Not stopping there, Arthur Hayes, co-founder of BitMEX, posted on X that some of his relationships in the market said that there are currently some pretty big names that are in a pretty tense situation and are dumping all crypto. The community seems to have guessed that the name is most likely Jump Trading.
By noon on August 5, 2024, the entire market witnessed Bitcoin's dump to $49,000, shortly after recovering to around $53,000.
After BTC, ETH also witnessed a sharp drop to $2,100 before recovering to around $2,300.

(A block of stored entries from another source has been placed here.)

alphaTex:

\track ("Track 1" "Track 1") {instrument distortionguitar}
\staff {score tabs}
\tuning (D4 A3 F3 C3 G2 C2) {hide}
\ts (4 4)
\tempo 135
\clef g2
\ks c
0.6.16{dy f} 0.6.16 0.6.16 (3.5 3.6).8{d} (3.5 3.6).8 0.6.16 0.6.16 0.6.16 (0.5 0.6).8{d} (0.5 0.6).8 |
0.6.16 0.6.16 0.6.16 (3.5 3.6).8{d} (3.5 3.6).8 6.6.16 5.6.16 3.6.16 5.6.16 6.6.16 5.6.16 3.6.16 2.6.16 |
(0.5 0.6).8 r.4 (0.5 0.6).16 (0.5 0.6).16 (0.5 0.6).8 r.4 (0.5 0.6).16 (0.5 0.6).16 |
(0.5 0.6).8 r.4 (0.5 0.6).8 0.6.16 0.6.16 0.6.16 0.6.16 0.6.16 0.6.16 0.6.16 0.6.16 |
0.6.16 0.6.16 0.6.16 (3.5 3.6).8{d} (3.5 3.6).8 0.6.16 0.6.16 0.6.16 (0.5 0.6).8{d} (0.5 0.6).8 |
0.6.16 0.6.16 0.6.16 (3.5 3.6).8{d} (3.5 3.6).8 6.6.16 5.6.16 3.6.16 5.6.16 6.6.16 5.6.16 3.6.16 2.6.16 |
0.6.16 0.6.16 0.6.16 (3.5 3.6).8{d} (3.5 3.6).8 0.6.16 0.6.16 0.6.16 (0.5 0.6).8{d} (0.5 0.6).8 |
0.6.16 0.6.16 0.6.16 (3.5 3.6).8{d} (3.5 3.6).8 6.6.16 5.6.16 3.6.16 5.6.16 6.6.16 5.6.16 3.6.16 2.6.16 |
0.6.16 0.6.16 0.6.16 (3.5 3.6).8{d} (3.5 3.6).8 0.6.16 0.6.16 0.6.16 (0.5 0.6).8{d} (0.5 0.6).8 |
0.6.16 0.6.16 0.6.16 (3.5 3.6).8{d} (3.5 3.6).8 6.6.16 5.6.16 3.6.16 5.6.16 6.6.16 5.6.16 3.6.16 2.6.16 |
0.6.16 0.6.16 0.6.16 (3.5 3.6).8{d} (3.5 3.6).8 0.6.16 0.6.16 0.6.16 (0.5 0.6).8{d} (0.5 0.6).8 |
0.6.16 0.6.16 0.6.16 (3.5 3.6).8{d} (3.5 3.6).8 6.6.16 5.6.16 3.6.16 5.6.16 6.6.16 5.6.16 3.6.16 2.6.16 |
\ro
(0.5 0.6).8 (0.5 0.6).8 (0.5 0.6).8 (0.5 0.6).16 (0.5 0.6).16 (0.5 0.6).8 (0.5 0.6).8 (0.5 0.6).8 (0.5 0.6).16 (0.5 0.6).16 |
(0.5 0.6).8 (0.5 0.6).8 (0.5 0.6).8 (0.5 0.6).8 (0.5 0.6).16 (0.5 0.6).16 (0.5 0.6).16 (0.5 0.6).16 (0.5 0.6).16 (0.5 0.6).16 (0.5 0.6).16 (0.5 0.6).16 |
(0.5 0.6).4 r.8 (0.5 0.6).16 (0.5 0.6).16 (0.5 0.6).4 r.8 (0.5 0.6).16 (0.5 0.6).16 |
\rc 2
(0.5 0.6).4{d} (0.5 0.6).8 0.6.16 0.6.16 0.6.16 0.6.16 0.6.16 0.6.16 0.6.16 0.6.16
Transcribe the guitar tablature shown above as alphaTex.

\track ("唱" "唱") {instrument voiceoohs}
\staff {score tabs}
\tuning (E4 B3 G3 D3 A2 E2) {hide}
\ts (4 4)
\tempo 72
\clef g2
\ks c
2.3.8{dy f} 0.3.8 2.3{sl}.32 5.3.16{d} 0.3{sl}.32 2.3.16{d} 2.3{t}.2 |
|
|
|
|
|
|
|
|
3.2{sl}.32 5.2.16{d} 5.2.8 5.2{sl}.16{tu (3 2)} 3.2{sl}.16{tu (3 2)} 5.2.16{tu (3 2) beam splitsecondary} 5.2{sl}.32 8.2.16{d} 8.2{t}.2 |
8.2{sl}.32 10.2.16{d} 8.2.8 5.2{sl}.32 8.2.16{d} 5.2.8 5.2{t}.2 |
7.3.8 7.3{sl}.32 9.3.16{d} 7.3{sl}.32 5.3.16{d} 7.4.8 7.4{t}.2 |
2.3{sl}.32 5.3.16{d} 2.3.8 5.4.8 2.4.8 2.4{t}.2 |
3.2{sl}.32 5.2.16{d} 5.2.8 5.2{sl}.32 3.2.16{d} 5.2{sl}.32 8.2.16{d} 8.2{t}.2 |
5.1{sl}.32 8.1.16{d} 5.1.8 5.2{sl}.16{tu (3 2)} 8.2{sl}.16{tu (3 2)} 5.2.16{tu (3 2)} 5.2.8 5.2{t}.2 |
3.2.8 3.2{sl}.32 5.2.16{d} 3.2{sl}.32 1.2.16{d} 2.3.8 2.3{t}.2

Not only that, 90% of long orders in the market were also liquidated, equivalent to more than $1 billion in 24 hours. On-chain orders, the liquidation level on decentralized protocols also reached $350 million, the highest level since the beginning of this year. The reason for this is said to be because Ethereum's decline caused ETH collateral assets to bear a large liquidation burden ($216 million).
Conclusion
Above is information about Black Swan and specific examples in traditional financial markets and cryptocurrencies. Through the article, hopefully oin68 has brought readers the most general perspective on this concept. Although Black Swan is a phenomenon that no one wants to happen, it is something that must happen so that the financial market can calm down and check its greed.